Dem Strafverteidiger steht auch die Möglichkeit offen, Zeugen zum Haftprüfungstermin hinzuzuziehen. Der Strafverteidiger hat die Möglichkeit, Kontakt zu dem zuständigen Vertreter der Staatsanwaltschaft aufzunehmen. Dadurch kann in Erfahrung gebracht werden, wie sich der Sachbearbeiter der Staatsanwaltschaft zu dem Haftprüfungsantrag stellen wird. Der Haftrichter ist an diese Stellungnahme nicht gebunden, aber aufgrund der ihm zur Verfügung stehenden kurzen Einarbeitungszeit wird er häufig auf die überlegene, fallbezogene Sachkunde des Staatsanwalts vertrauen. Auch kann eine Einigung mit dem Staatsanwalt darüber erzielt werden, unter welchen Voraussetzungen zumindest an eine Haftverschonung zu denken ist. Diese Gründe können dann schon im Haftprüfungsantrag berücksichtigt werden. Es gibt aber auch Fälle, bei denen es sinnvoll ist, zunächst mit dem Haftrichter zu sprechen und dessen Meinung anschließend dem Staatsanwalt mitzuteilen.

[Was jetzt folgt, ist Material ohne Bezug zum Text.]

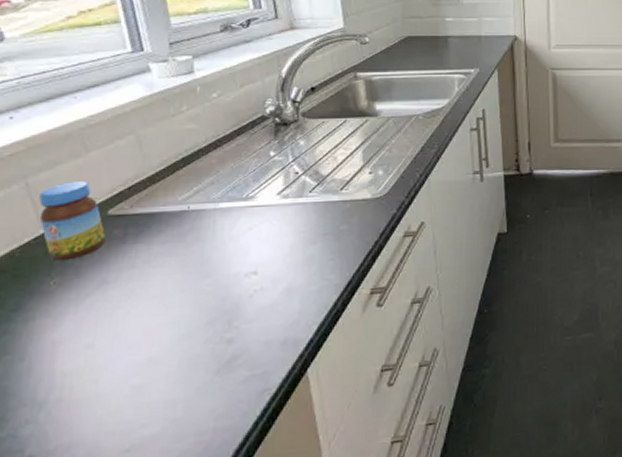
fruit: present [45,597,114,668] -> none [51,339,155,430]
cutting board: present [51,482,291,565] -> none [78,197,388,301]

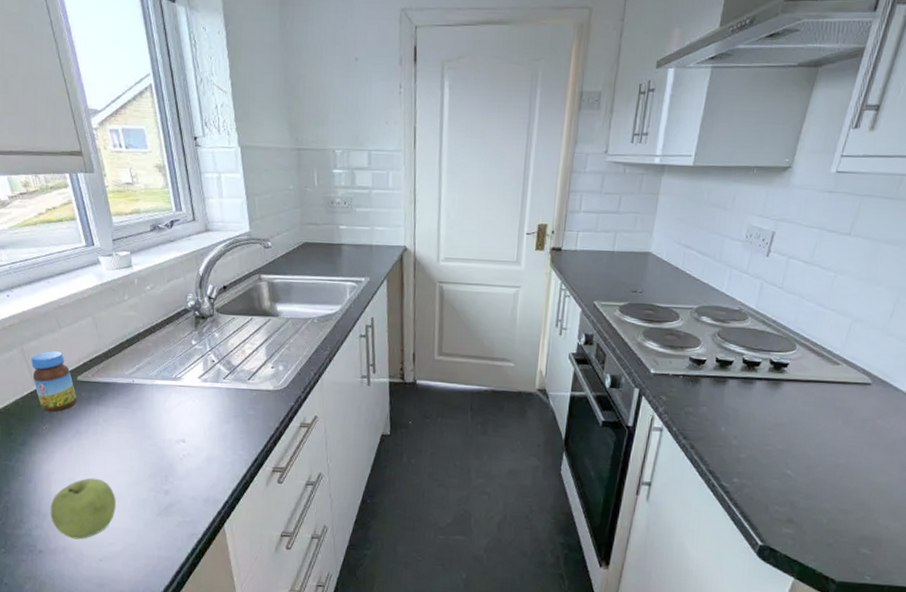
fruit: none [51,339,155,430] -> present [50,478,116,540]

In den Fällen, bei denen die Beweislage eindeutig gegen den Verhafteten spricht, wird der Strafverteidiger erwägen, dem Beschuldigten ein Geständnis im Haftprüfungstermin nahezulegen. In diesem Fall besteht die Möglichkeit, dass der Richter als „Gegenleistung“ eine Haftverschonung beschließt. Ist das der Fall, wird der Verhaftete freigelassen und muss sich bis zu seiner Gerichtsverhandlung z.B. mehrmals wöchentlich bei der Polizei melden oder eine Kaution hinterlegen. Welche Vorgehensweise erfolgversprechender ist, hängt von den Umständen des Einzelfalls ab.

Haftbeschwerde

Gegen die Entscheidung, die im Haftprüfungsverfahren ergeht, ist gemäß § 117 Abs. 2 S. 2 StPO die Beschwerde möglich. Das Verfahren der Haftbeschwerde unterliegt der allgemeinen Regelung der Beschwerde nach §§ 304 ff. StPO. Die Haftbeschwerde ist bei dem Ermittlungsrichter einzulegen. Der Richter kann der Beschwerde entweder abhelfen oder sie dem Beschwerdegericht vorlegen. Gegen die Entscheidung des Beschwerdegerichts ist die weitere Beschwerde gem. § 310 StPO zulässig.

Die Haftbeschwerde kann gegenüber der Haftprüfung vorzugswürdig sein, wenn der Bestand bzw. Vollzug des Haftbefehls vor allem von Rechtsfragen abhängt oder komplizierte tatsächliche Fragen sachverständig zu beantworten sind.